I have a question re SRRV visa.

I am currently on pension and my pensions qualify me for the SRRV Classic visa.

However the organisations who pay my pension do not transfer my pension funds outside of Ireland or UK.

And it appears to state on the PRA website that I need to show proof of monthly pension remitted to the Philippines.

So my plan was to use internet banking to transfer my pension from my bank in Ireland to my credit card and then withdraw funds from my credit card to cover my expenses or to lodge into my BPI account.

Is that acceptable when applying for an SRRV application? 

I will have letters from my pension payees, duly authenticated by Philippine Consulate here as proof that I receive pensions and their amounts.

Thanks again for any advice on this.

Regards

Pat


----------



## overmyer (Aug 15, 2013)

I would imagine that showing them your BPI statement showing regular monthly deposits equal to or exceeding the required amount would satisfy the requirement no matter how its deposited! Anyone?


----------



## Bikerpat (Apr 16, 2013)

overmyer said:


> I would imagine that showing them your BPI statement showing regular monthly deposits equal to or exceeding the required amount would satisfy the requirement no matter how its deposited! Anyone?


I hope you are right. I wonder if anyone else has an opinion on this. I have written to the PRA but they're not great at answering.


----------



## simonsays (Feb 11, 2009)

can't you get your bank to do a standing order to remit to PH automatically ? 

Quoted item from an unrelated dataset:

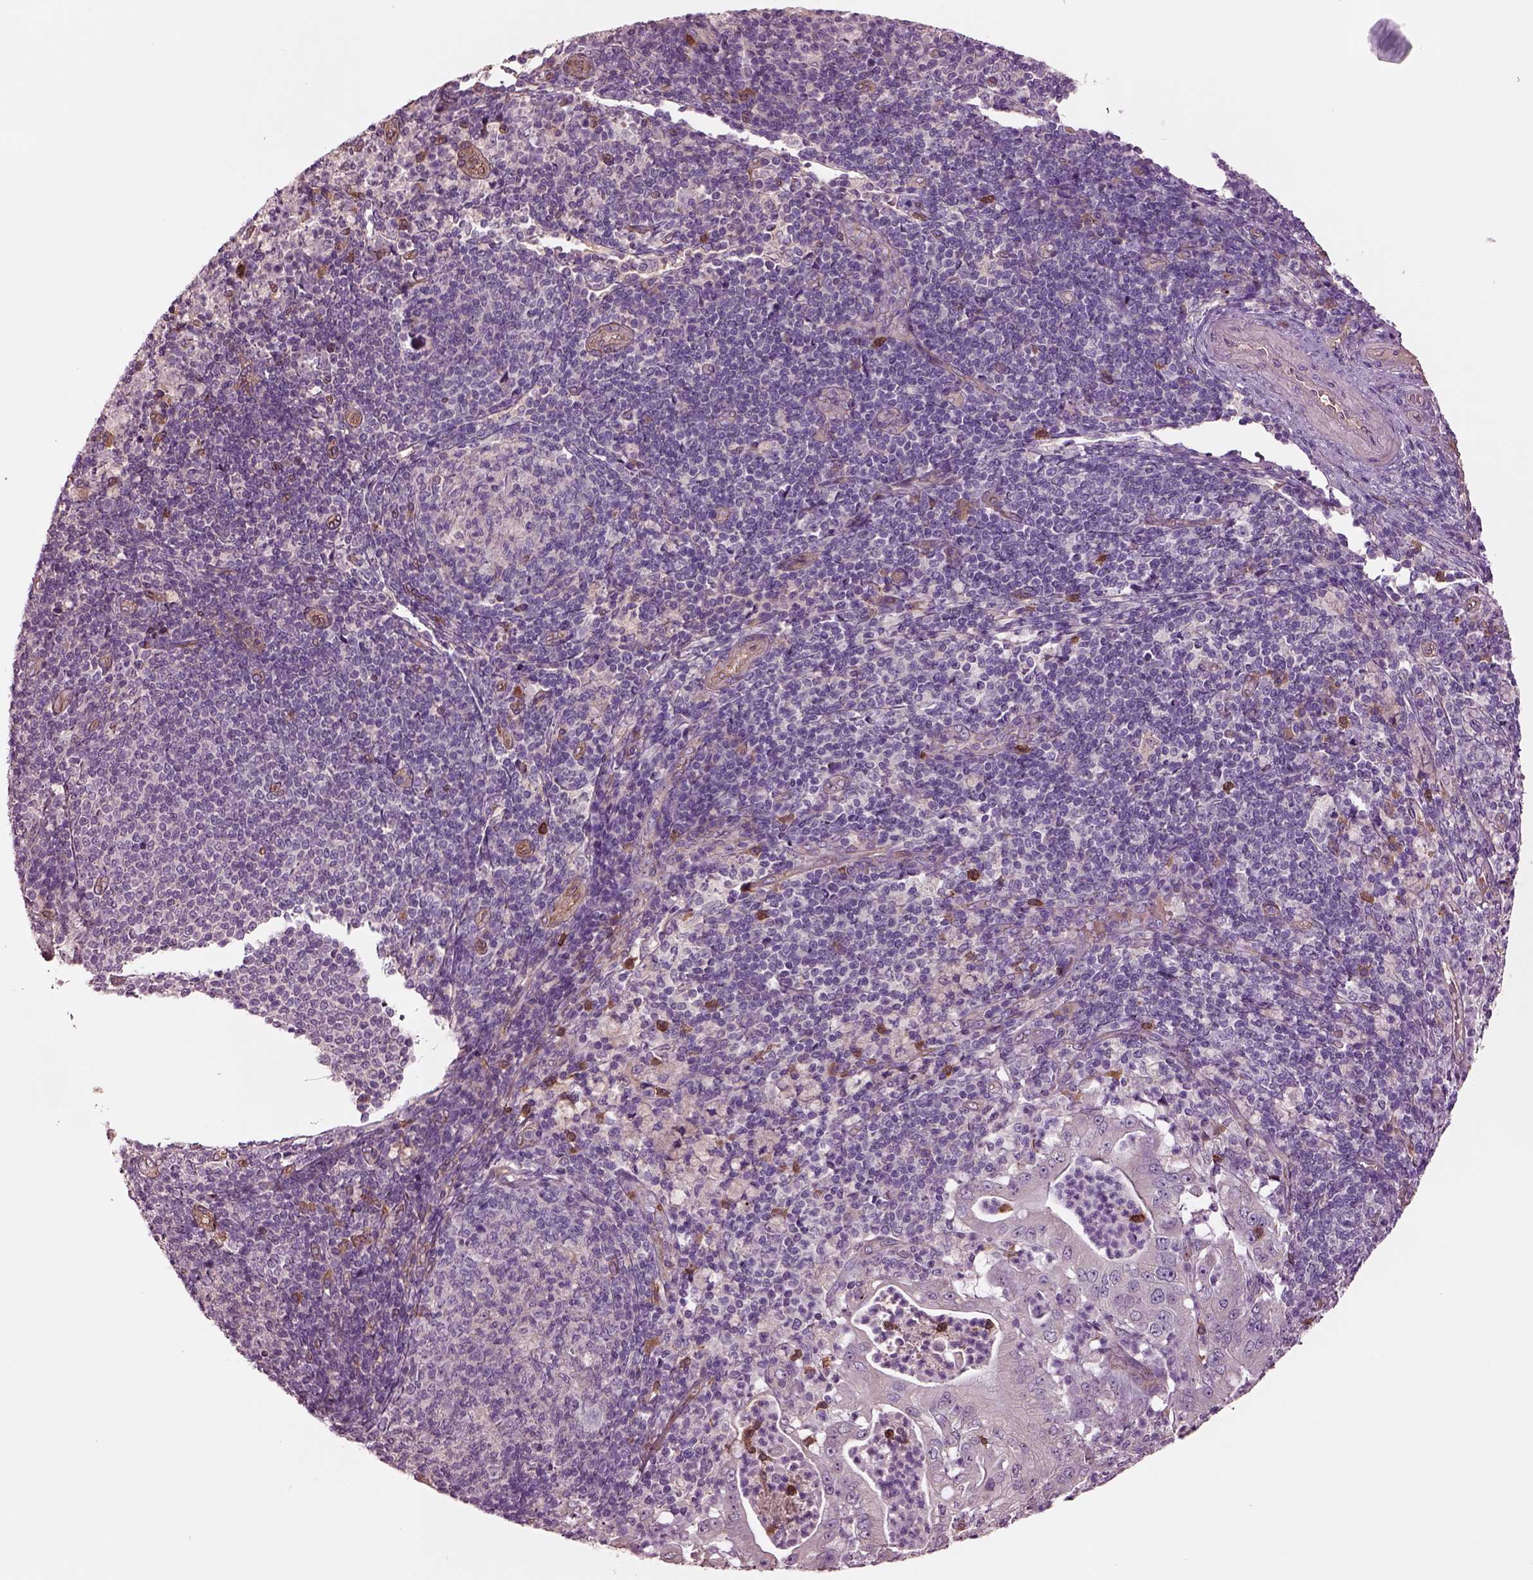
{"staining": {"intensity": "negative", "quantity": "none", "location": "none"}, "tissue": "pancreatic cancer", "cell_type": "Tumor cells", "image_type": "cancer", "snomed": [{"axis": "morphology", "description": "Adenocarcinoma, NOS"}, {"axis": "topography", "description": "Pancreas"}], "caption": "Pancreatic cancer (adenocarcinoma) stained for a protein using immunohistochemistry (IHC) demonstrates no expression tumor cells.", "gene": "HTR1B", "patient": {"sex": "male", "age": 71}}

That way, it can show some consistency ..

Knowing PH paperwork 'experts' / paper pushers, they sometime look into useless minor details .. like once they asked me why there is a 100 $ discrepancy between one month pay and another months' pay .. duh (That was in the PH Embassy in Singapore .. )


----------



## MR2 (Oct 3, 2013)

*Srrv*

I am not the one to answer your question; I am only interested in the answer is all. I am looking into the Human Touch SRRV.( 40 years old). I have not yet found anything about having to deposit 1500$ worth of SSDI benefits monthly into a Philippine’s bank account, only that you need to be able to prove you at least receive this amount.

SRRV-Human Touch;

“Certification of Retirement Benefits, equivalent to or more than US$1,500.00 issued by the concerned government and/or private entity authenticated by the Philippine Embassy or Consular Office”

I do see the Classic-With Pension Scheme 

Certification of Retirement benefits, equivalent to more than US$1,000.

Since I just Joined, I can't post a URL yet, but below is the pdf for the SSRV.

pra.gov.ph/As_in_detailed_SRRV_Explanation_090613_2.pdf


----------



## Asian Spirit (Mar 1, 2010)

MR2 said:


> I am not the one to answer your question; I am only interested in the answer is all. I am looking into the Human Touch SRRV.( 40 years old). I have not yet found anything about having to deposit 1500$ worth of SSDI benefits monthly into a Philippine’s bank account, only that you need to be able to prove you at least receive this amount.
> 
> SRRV-Human Touch;
> 
> ...


Hi Mr. 2,

After you have made 5 posts or so you will be able to post links etc. That's good information you posted though. Those kind of visas cost an arm and a leg. If you are or ever get married to a Philippine citizen, then the cost is dirt cheap. Become a permanent resident and the cost to stay is just under $10us dollars per year.


----------



## jon1 (Mar 18, 2012)

overmyer said:


> I would imagine that showing them your BPI statement showing regular monthly deposits equal to or exceeding the required amount would satisfy the requirement no matter how its deposited! Anyone?


I would think that you would show your deposit records from the UK, then deposit a check once a month in a Philippine Bank for use the following month. The banks in the PI typically hold your check for 28 days.. 

Another option is to contact one of the BPI offices in the UK (See attached) and see if there is a way to establish an account with them that you can transfer to from your UK bank and make the funds available in the PI?


----------